• **WHAT THE TASK ASKS**
What number of lines in the entries below include the string "Horror"? Respond with that number alone.

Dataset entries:
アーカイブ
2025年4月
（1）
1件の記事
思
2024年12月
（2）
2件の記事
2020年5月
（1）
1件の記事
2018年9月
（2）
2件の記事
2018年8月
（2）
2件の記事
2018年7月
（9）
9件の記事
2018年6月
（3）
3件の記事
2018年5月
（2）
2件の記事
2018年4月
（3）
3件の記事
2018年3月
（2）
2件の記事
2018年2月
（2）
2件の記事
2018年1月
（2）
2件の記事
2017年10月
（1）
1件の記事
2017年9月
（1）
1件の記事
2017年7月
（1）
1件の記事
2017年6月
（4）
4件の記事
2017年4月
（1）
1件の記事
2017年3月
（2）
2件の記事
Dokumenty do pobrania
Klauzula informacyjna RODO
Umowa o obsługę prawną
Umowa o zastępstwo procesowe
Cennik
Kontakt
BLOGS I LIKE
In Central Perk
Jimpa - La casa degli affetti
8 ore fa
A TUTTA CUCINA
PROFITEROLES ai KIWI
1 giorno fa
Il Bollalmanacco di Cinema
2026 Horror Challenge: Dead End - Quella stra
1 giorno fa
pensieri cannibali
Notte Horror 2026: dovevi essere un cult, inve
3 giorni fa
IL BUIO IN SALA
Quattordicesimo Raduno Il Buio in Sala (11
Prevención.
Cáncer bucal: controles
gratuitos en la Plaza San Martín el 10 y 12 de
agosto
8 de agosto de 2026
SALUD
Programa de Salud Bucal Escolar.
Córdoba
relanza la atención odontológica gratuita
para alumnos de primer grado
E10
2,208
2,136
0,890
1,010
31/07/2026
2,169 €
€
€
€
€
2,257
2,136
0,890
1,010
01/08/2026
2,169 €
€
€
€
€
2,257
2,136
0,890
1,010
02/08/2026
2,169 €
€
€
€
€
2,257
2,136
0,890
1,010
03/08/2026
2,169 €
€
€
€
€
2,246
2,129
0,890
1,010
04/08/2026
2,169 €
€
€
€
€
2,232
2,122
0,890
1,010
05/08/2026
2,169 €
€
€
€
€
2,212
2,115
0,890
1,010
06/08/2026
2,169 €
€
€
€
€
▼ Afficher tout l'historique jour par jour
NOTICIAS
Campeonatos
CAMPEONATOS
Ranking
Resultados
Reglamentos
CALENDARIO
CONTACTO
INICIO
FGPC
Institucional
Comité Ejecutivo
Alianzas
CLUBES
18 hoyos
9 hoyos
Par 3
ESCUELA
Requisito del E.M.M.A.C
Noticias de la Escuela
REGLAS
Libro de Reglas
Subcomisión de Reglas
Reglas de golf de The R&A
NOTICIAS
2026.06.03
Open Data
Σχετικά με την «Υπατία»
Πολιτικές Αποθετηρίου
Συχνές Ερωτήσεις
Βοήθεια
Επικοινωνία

• **ANSWER TO THE EXERCISE**
2